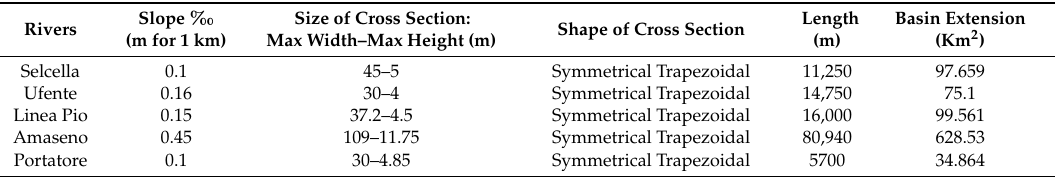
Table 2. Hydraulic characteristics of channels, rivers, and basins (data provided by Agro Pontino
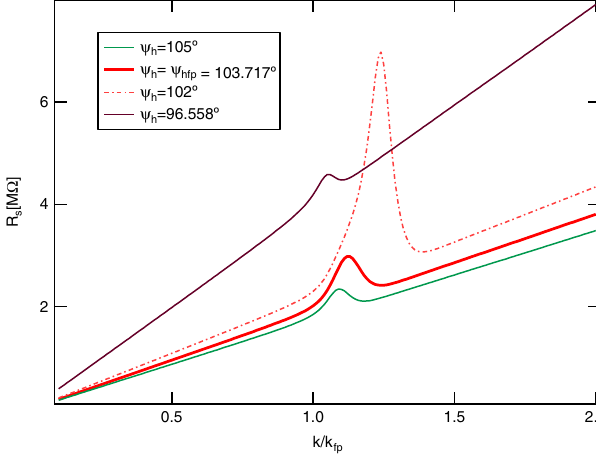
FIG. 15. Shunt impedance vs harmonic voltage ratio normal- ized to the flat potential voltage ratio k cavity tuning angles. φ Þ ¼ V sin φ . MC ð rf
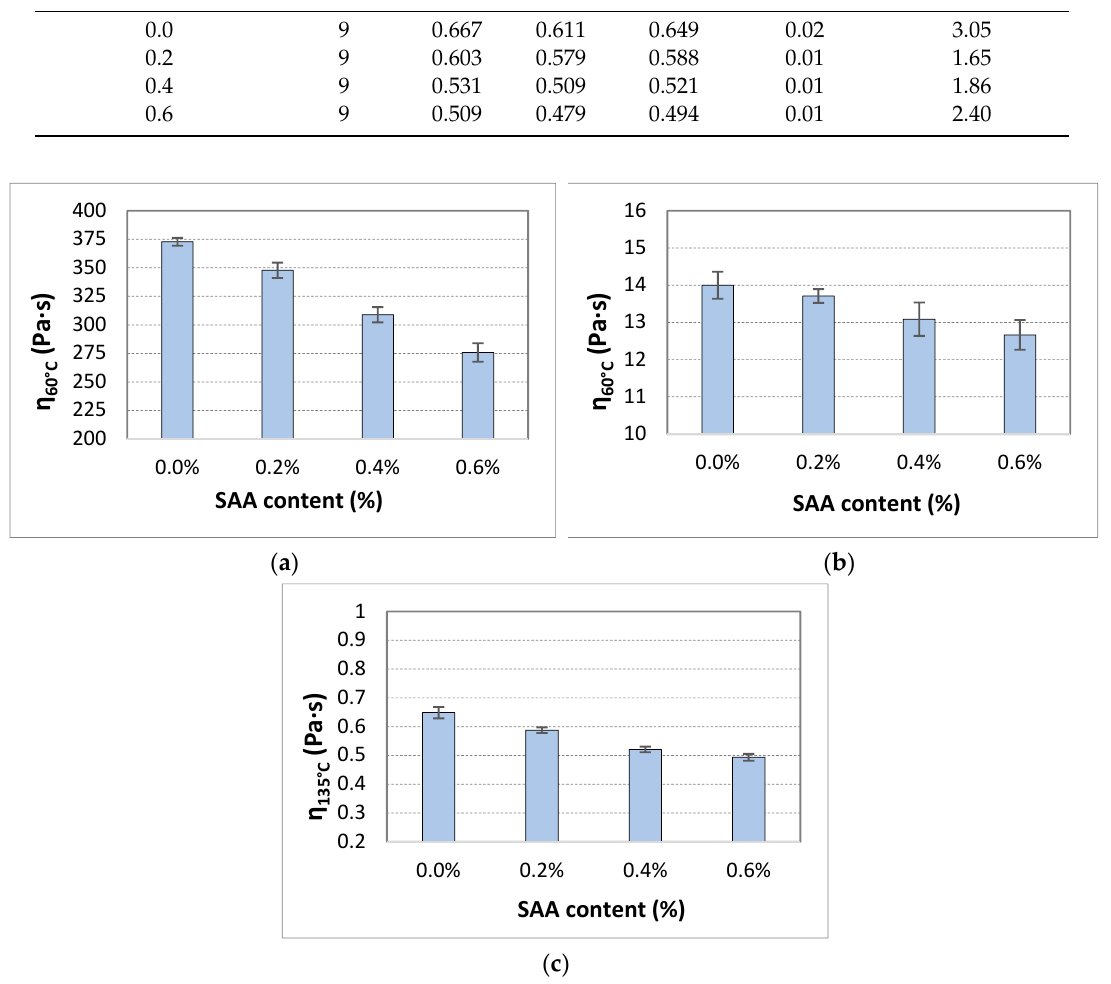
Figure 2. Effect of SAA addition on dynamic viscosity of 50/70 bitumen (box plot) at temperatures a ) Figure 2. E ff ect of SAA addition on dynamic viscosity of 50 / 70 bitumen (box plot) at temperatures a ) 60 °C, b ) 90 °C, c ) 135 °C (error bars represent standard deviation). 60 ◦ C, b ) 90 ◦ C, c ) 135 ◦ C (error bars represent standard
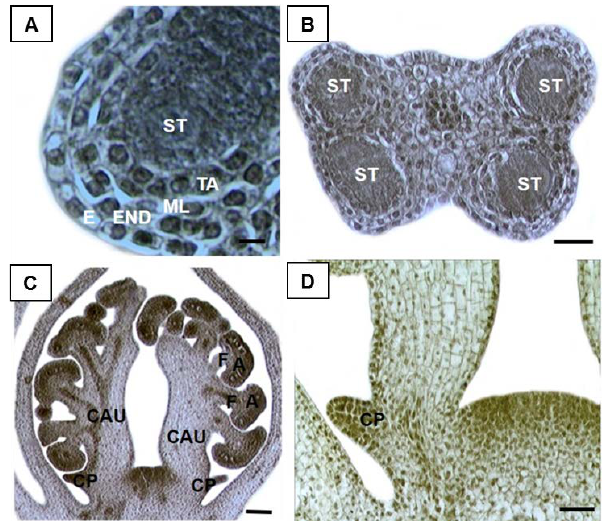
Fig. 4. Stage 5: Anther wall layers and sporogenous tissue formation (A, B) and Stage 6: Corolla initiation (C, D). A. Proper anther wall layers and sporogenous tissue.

..............................

◆ Exercise
The whole listing above, word for word: repeat it with the pictures excluded.

◆ Reply to the exercise
Table 2. Hydraulic characteristics of channels, rivers, and basins (data provided by Agro Pontino
FIG. 15. Shunt impedance vs harmonic voltage ratio normal- ized to the flat potential voltage ratio k cavity tuning angles. φ Þ ¼ V sin φ . MC ð rf
Figure 2. Effect of SAA addition on dynamic viscosity of 50/70 bitumen (box plot) at temperatures a ) Figure 2. E ff ect of SAA addition on dynamic viscosity of 50 / 70 bitumen (box plot) at temperatures a ) 60 °C, b ) 90 °C, c ) 135 °C (error bars represent standard deviation). 60 ◦ C, b ) 90 ◦ C, c ) 135 ◦ C (error bars represent standard
Fig. 4. Stage 5: Anther wall layers and sporogenous tissue formation (A, B) and Stage 6: Corolla initiation (C, D). A. Proper anther wall layers and sporogenous tissue.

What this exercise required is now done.